Your assignment → Keep each line of the material that includes "degree", and leave out the rest.

Task material →

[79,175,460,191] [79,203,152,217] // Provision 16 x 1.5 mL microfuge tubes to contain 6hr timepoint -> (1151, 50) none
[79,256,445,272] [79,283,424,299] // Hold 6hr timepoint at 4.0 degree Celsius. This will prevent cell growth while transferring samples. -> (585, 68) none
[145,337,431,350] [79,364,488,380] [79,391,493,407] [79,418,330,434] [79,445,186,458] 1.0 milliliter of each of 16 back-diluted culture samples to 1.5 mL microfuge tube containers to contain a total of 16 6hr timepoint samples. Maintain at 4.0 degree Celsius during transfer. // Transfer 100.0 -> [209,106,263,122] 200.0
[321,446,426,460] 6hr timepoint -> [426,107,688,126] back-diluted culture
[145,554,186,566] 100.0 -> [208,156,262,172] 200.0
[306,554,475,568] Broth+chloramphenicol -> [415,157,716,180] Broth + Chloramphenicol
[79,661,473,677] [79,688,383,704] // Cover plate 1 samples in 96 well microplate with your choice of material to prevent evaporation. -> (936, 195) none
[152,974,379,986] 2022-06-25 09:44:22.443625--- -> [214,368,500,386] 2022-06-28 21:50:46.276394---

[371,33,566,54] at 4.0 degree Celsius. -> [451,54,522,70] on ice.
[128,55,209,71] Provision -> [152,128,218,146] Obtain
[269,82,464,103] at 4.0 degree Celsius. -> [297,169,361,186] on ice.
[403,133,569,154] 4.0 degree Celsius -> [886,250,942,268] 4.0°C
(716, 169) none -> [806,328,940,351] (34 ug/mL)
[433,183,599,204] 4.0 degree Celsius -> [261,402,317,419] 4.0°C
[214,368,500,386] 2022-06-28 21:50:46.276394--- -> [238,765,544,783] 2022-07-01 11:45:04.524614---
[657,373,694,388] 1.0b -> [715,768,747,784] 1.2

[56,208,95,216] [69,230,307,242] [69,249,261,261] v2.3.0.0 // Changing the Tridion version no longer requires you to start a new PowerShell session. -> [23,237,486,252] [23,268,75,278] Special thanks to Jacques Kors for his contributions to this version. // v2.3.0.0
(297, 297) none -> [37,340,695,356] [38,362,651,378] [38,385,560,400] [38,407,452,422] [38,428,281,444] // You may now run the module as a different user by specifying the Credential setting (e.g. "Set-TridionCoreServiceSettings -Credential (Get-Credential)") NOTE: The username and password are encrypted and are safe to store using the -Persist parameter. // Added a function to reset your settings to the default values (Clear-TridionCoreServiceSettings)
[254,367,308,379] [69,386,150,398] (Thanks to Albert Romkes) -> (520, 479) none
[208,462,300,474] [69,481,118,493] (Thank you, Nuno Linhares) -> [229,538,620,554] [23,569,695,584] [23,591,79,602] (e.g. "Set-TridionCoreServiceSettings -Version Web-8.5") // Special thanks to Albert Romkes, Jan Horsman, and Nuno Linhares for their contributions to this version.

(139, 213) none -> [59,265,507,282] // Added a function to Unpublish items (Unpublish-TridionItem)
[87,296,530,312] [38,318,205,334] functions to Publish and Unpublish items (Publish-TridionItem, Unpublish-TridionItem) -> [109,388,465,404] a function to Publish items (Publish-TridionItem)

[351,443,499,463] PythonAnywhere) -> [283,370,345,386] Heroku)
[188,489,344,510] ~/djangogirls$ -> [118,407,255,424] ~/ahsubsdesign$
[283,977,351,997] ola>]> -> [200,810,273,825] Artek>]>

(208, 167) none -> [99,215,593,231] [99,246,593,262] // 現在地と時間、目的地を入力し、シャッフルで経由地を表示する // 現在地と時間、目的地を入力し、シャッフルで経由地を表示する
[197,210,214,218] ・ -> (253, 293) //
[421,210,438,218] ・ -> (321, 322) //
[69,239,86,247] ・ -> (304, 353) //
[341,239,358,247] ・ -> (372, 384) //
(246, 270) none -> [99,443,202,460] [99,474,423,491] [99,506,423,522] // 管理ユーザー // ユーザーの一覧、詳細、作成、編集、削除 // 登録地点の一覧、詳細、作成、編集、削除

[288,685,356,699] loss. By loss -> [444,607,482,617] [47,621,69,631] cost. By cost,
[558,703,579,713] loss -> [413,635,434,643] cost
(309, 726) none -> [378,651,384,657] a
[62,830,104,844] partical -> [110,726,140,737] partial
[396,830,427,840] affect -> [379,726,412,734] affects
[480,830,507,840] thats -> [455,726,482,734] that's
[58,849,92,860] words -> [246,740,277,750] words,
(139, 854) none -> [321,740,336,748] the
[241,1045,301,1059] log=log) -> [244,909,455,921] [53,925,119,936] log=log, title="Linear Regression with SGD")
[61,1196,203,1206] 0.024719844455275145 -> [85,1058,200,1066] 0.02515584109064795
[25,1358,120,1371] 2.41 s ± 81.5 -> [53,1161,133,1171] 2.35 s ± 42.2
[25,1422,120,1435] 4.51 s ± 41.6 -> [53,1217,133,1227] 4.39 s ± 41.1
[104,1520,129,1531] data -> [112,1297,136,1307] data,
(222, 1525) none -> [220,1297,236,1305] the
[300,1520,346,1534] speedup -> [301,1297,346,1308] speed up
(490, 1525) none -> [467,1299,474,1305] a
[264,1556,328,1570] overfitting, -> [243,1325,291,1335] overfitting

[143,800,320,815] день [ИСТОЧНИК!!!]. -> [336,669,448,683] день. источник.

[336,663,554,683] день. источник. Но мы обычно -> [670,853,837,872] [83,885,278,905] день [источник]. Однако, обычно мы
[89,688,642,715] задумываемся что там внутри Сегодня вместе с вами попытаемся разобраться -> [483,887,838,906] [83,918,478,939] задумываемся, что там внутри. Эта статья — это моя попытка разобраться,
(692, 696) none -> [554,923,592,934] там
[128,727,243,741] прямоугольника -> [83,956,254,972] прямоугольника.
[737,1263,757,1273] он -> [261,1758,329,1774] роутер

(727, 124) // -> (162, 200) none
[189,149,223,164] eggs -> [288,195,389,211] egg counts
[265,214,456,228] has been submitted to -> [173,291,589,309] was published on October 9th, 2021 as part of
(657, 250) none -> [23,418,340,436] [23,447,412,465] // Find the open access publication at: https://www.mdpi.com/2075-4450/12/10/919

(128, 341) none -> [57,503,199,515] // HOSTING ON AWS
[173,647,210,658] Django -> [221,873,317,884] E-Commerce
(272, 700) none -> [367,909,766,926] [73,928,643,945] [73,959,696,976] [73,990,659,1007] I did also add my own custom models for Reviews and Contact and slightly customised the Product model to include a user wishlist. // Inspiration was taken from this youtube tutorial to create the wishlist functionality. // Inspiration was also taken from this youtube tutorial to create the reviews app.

Output below →
[79,256,445,272] [79,283,424,299] // Hold 6hr timepoint at 4.0 degree Celsius. This will prevent cell growth while transferring samples. -> (585, 68) none
[145,337,431,350] [79,364,488,380] [79,391,493,407] [79,418,330,434] [79,445,186,458] 1.0 milliliter of each of 16 back-diluted culture samples to 1.5 mL microfuge tube containers to contain a total of 16 6hr timepoint samples. Maintain at 4.0 degree Celsius during transfer. // Transfer 100.0 -> [209,106,263,122] 200.0
[371,33,566,54] at 4.0 degree Celsius. -> [451,54,522,70] on ice.
[269,82,464,103] at 4.0 degree Celsius. -> [297,169,361,186] on ice.
[403,133,569,154] 4.0 degree Celsius -> [886,250,942,268] 4.0°C
[433,183,599,204] 4.0 degree Celsius -> [261,402,317,419] 4.0°C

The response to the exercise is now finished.